Und auch die Dachneigung hat durchaus ihre Berechtigung, immerhin sind wir ja noch hin und wieder auch in der Situation dass es schneit und die Schneelast bzw. wie schnell der Schnee wieder vom Dach schmilzt ist nun mal abhängig von der Dachneigung. Außerdem will man ja ein einheitliches Stadtbild haben und nicht einen Flickenteppich in dem jeder so baut wie es ihm gerade gefällt.
Und was die Vielzahl der Gesetze angeht, das ist nun mal eher unvermeidlich. Die Aufgabe des Staates ist es, Gesetze zu erlassen und selbst wenn ich ein schlechtes Gesetz korrigieren will muss diese Korrektur wiederum durch Verabschieden eines neuen Gesetztes erfolgen. Ich möchte mal das Geschrei hören, wenn es heißt, der Staat hat in diesem Jahr keine neuen Gesetze beschlossen, dann wird jeder sagen, wofür bezahlen wir unsere Abgeordneten eigentlich.
Aber gut, Hauptsache wir haben wieder ein wenig gegen die Grünen ausgeteilt, ist ja Wahlkampf in Bayern...
"Ja und der Heizungskeller, geht leider uns alle was an, wenn dort "Dreckschleudern" arbeiten die den Klimawandel befeuern."
Also beispielsweise:
Familie 1 hat eine 30 Jahre alte Gasheizung verbraucht im Jahr 10.000kw/h und befeuern den Klimawandel.
Familie 2 hat eine neue Gasheizung und
heizt damit den 100qm3 Pool mit und verbraucht 200.000 kw/h im Jahr.
In diesem Beispiel ist laut Ihnen Familie 1 der Klimazerstörer weil sie eine alte Heizung hat?
"Und auch die Dachneigung hat durchaus ihre Berechtigung, immerhin sind wir ja noch hin und wieder auch in der Situation dass es schneit und die Schneelast bzw. wie schnell der Schnee wieder vom Dach schmilzt ist nun mal abhängig von der Dach Neigung"
Deswegen stürzen im Winter auch regelmäßig die Häuser mit Flachdach ein.
Ja - die böse Werbung. Nur die ist „schuld“ an der Verderbtheit der Jugend. Komisch nur, dass es in dem kleinen Deutschland, in dem ich aufgewachsen bin, gar keine Konsum-Werbung gab, und trotzdem noch viel mehr geraucht und gesoffen wurde, als im Marketing-Bund-Land.

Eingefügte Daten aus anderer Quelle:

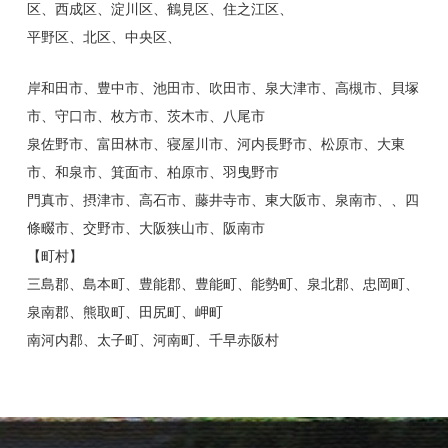
区、西成区、淀川区、鶴見区、住之江区、
平野区、北区、中央区、
岸和田市、豊中市、池田市、吹田市、泉大津市、高槻市、貝塚
市、守口市、枚方市、茨木市、八尾市
泉佐野市、富田林市、寝屋川市、河内長野市、松原市、大東
市、和泉市、箕面市、柏原市、羽曳野市
門真市、摂津市、高石市、藤井寺市、東大阪市、泉南市、、四
條畷市、交野市、大阪狭山市、阪南市
【町村】
三島郡、島本町、豊能郡、豊能町、能勢町、泉北郡、忠岡町、
泉南郡、熊取町、田尻町、岬町
南河内郡、太子町、河南町、千早赤阪村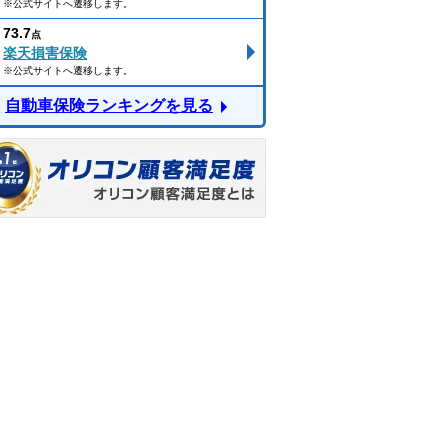
※公式サイトへ遷移します。
73.7
点
楽天損害保険
※公式サイトへ遷移します。
自動車保険ランキングを見る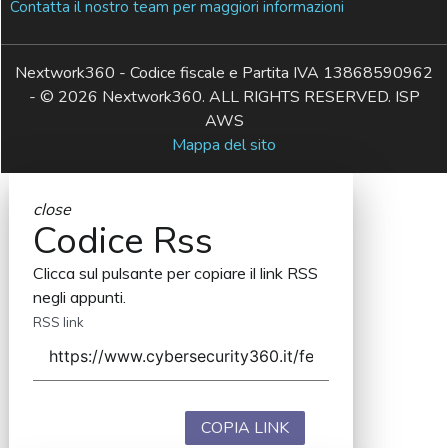
Contatta il nostro team per maggiori informazioni
Nextwork360 - Codice fiscale e Partita IVA 13868590962
- © 2026 Nextwork360. ALL RIGHTS RESERVED. ISP
AWS
Mappa del sito
close
Codice Rss
Clicca sul pulsante per copiare il link RSS
negli appunti.
RSS link
COPIA LINK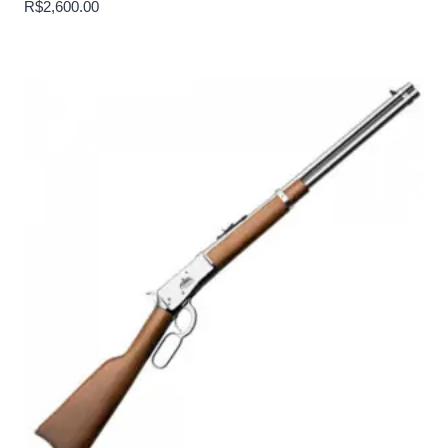
R$
2,600.00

Und komischerweise hat der Regen in Braunschweig so gar nichts mit der Heizung, aber viel Versiegelung von Flächen zu tun. Und warum nun wieder, hat es auch vor 300 Jahren schon Starkregenfälle gegeben?
Und natürlich müssen die gesellschaftlichen Blockwarte noch was mit Corona bringen. Da wird klar, warum es keine Aufarbeitung geben wird. Vor allem wenn wir hier vor Gesunden gewarnt wird.
Und was Dachneigung mit Tauendem Schnee zu tun hat, verstehen nun wirklich nur sie. Von einem flachen Dach stürzt der nicht so schnell auf die Straße. Und warum muss in der Stadt, dem Dorf alles gleich aussehen? Ich denke wir wollen vielfältig sein?
„ Außerdem will man ja ein einheitliches Stadtbild haben und nicht einen Flickenteppich in dem jeder so baut wie es ihm gerade gefällt.“ Wer ist hier „man“? Und warum soll nicht jeder bauen wie es ihm gefällt?
Und ganz ehrlich - ich würde gerne mal ausprobieren, was passiert, wenn der Staat mal ein Jahr lang keine neuen Gesetze und Verordnungen verfasst. Es ist völlig irre, das Gesetzte Schreiben um der Gesetze schreiben zur Staatsaufgabe zu erklären. Auch Gesetze mit Verboten semantisch fast gleich zu stellen, ist schon ein spezieller Gedankengang.
Aber schön das sich damit ein offensichtlicher Anhänger der Grünen hier so outet. Man braucht dann gar nicht mehr darauf hinzuweisen, dass die Grünen die Verbotspartei ist. Das machen die schon selber.
Oje jetzt kommt wieder die neoliberale Soße. Die Schweizer hatten einen gesetzlich vorgeschriebenen Mindestlohn als Sie noch in Tiefschlaf waren, Herr Wais.
Aber weh!! Man sagt was man denkt und anderen nicht passt ist man schon ein Rechtsradikaler oder ein Nazi!!